GOAL OF THE EXERCISE. Apart from the images, the entire listing below must be restated word for word.

SUPPLIED INFORMATION.
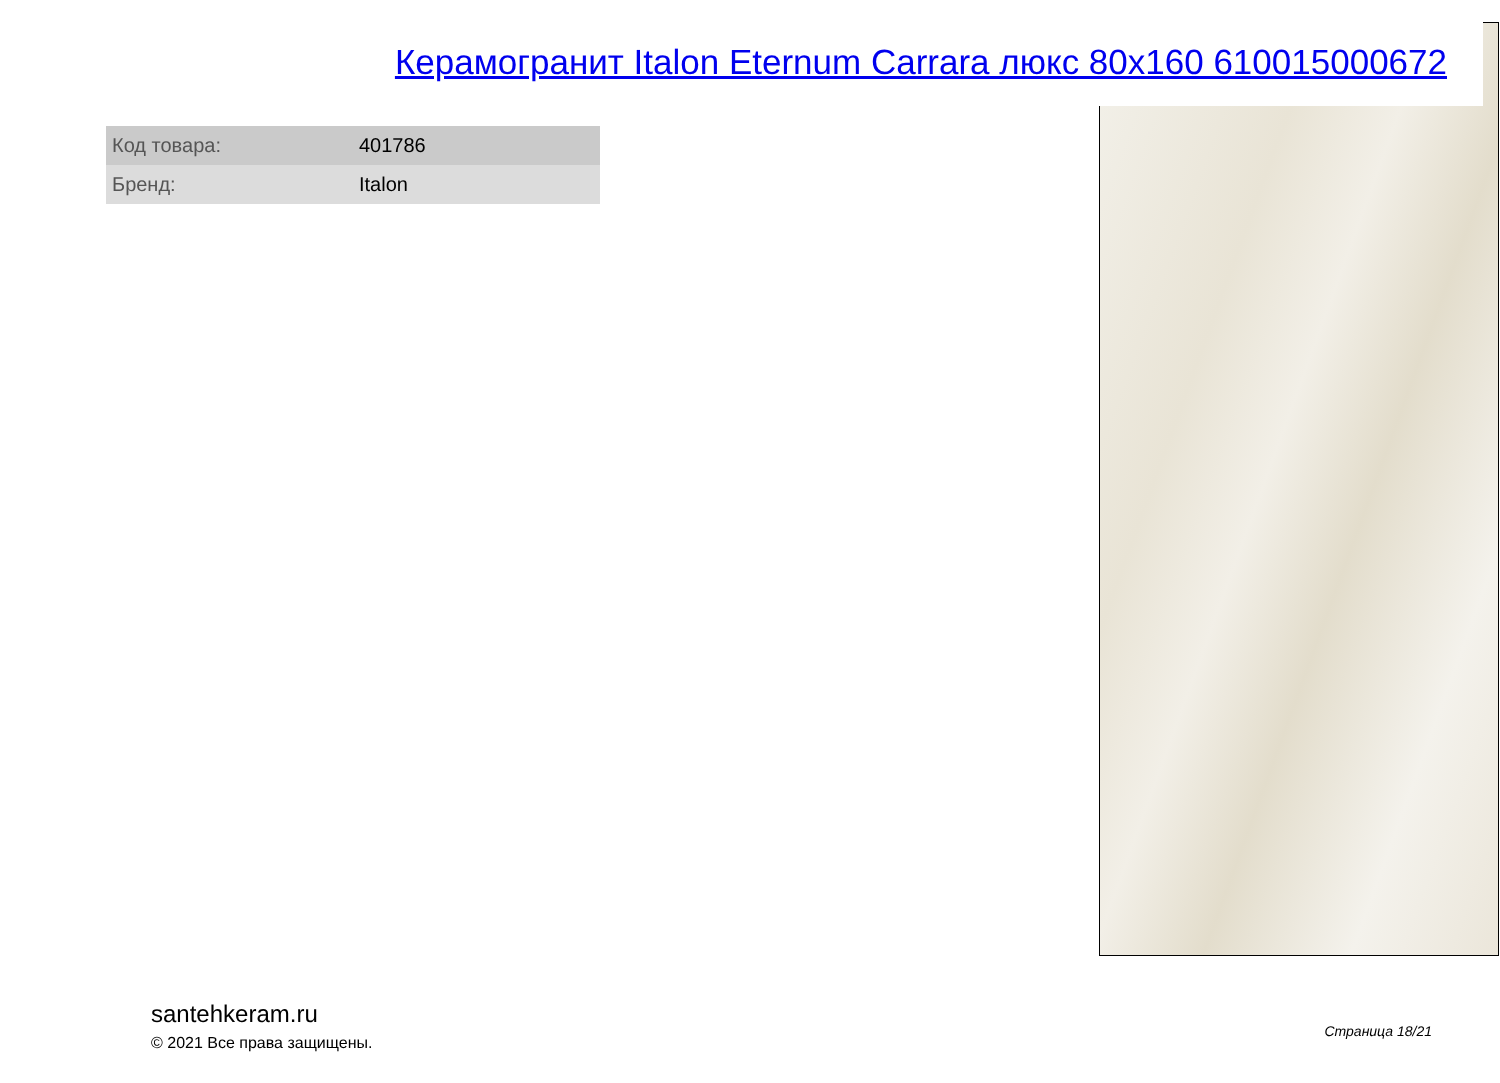Керамогранит Italon Eternum Carrara люкс 80x160 610015000672
| Код товара: | 401786 |
| Бренд: | Italon |
santehkeram.ru
© 2021 Все права защищены.
Страница 18/21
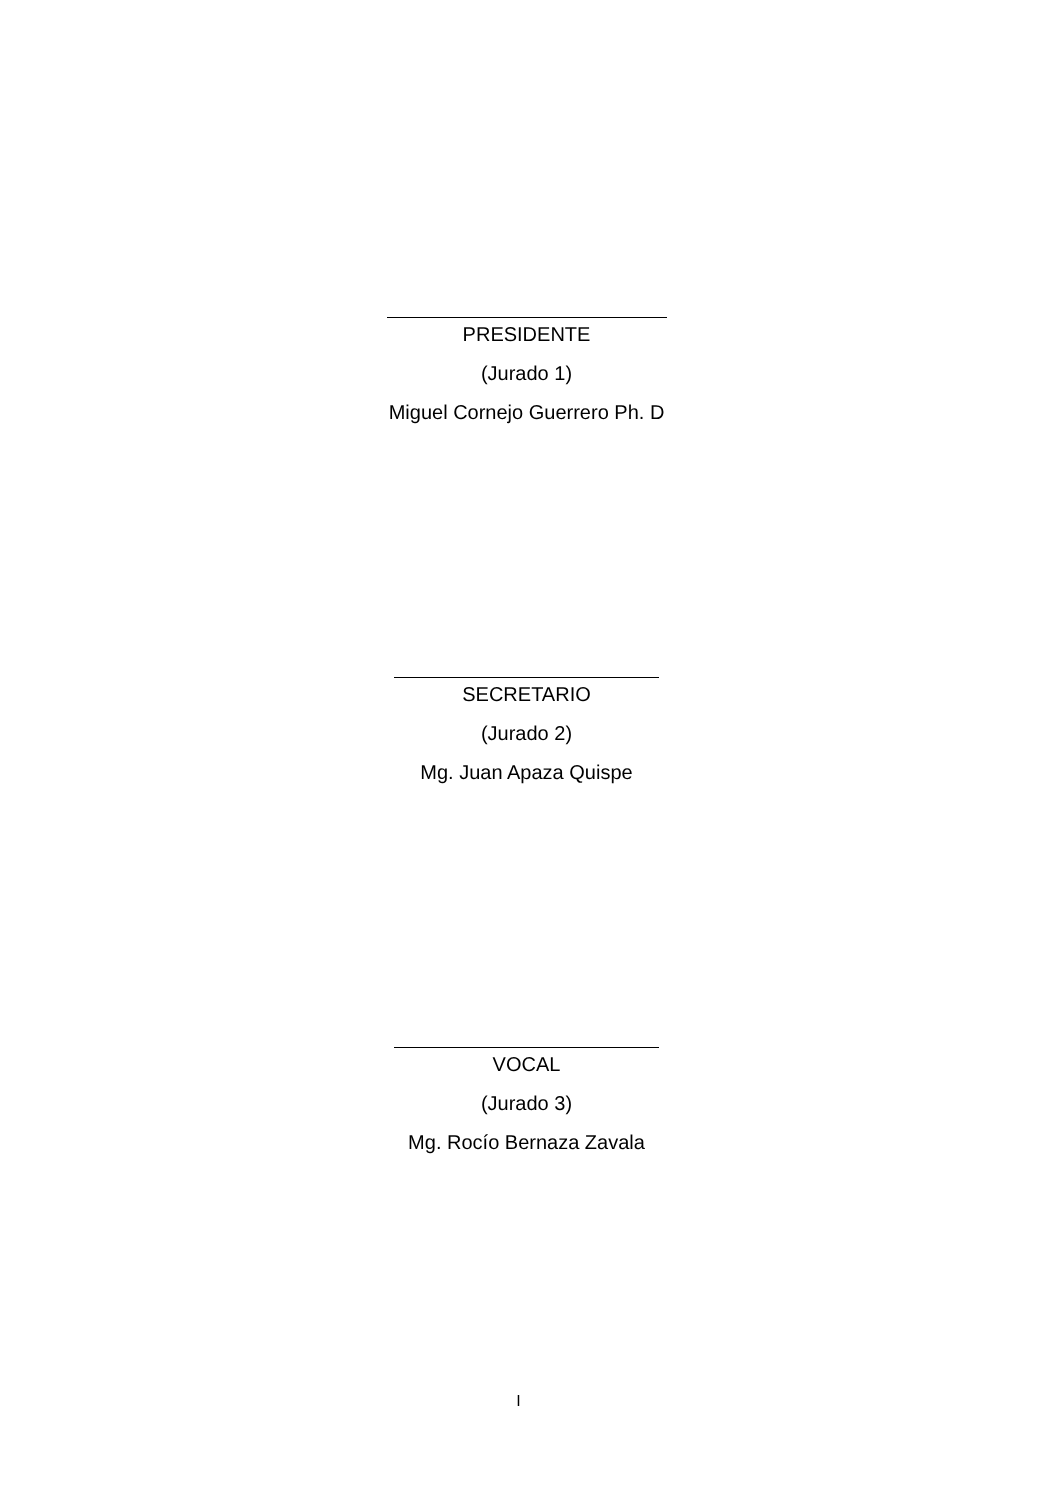PRESIDENTE
(Jurado 1)
Miguel Cornejo Guerrero Ph. D
SECRETARIO
(Jurado 2)
Mg. Juan Apaza Quispe
VOCAL
(Jurado 3)
Mg. Rocío Bernaza Zavala
I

RESULT FOR THIS TASK.
Керамогранит Italon Eternum Carrara люкс 80x160 610015000672
| Код товара: | 401786 |
| Бренд: | Italon |
santehkeram.ru
© 2021 Все права защищены.
Страница 18/21
PRESIDENTE
(Jurado 1)
Miguel Cornejo Guerrero Ph. D
SECRETARIO
(Jurado 2)
Mg. Juan Apaza Quispe
VOCAL
(Jurado 3)
Mg. Rocío Bernaza Zavala
I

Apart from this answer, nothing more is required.